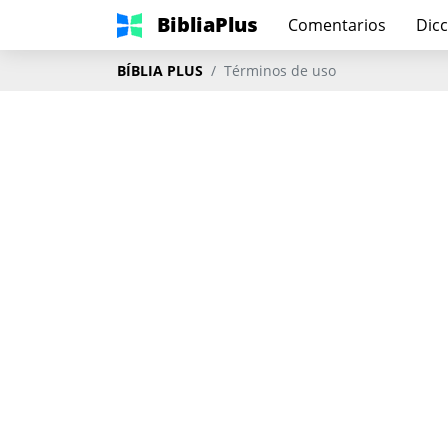
BibliaPlus
Comentarios
Dicc
BÍBLIA PLUS
Términos de uso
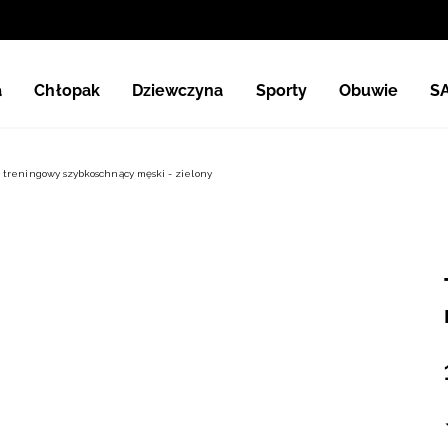
a
Chłopak
Dziewczyna
Sporty
Obuwie
S
 treningowy szybkoschnący męski - zielony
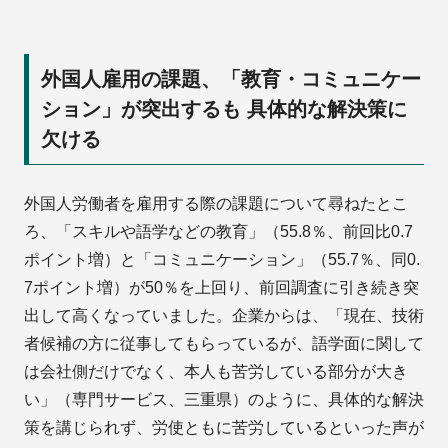
外国人雇用の課題、「教育・コミュニケー
ション」が突出するも 具体的な解決策に
欠ける
外国人労働者を雇用する際の課題について尋ねたとこ
ろ、「スキルや語学などの教育」（55.8％、前回比0.7
ポイント増）と「コミュニケーション」（55.7％、同0.
7ポイント増）が50％を上回り、前回調査に引き続き突
出して高くなっていました。企業からは、「現在、技術
者候補の方に従事してもらっているが、語学面に関して
は会社側だけでなく、本人も苦労している部分が大き
い」（専門サービス、三重県）のように、具体的な解決
策を講じられず、労使ともに苦労しているといった声が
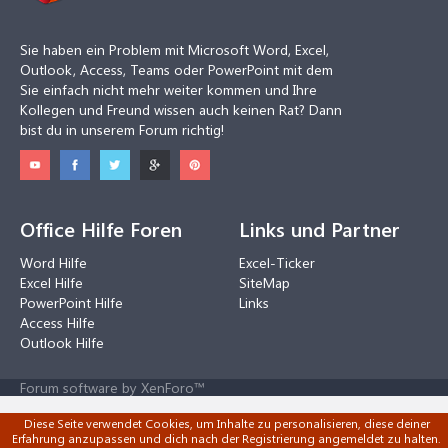
Sie haben ein Problem mit Microsoft Word, Excel,
Outlook, Access, Teams oder PowerPoint mit dem
Sie einfach nicht mehr weiter kommen und Ihre
Kollegen und Freund wissen auch keinen Rat? Dann
bist du in unserem Forum richtig!
Office Hilfe Foren
Links und Partner
Word Hilfe
Excel-Ticker
Excel Hilfe
SiteMap
PowerPoint Hilfe
Links
Access Hilfe
Outlook Hilfe
Forum software by XenForo™
Diese Seite verwendet Cookies, um Inhalte zu personalisieren, diese deiner
Erfahrung anzupassen und dich nach der Registrierung angemeldet zu halten.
********************
Prompt: Of the lines above, copy each that contains "Hilfe".

Output for this task:
Office Hilfe Foren
Word Hilfe
Excel Hilfe
PowerPoint Hilfe
Access Hilfe
Outlook Hilfe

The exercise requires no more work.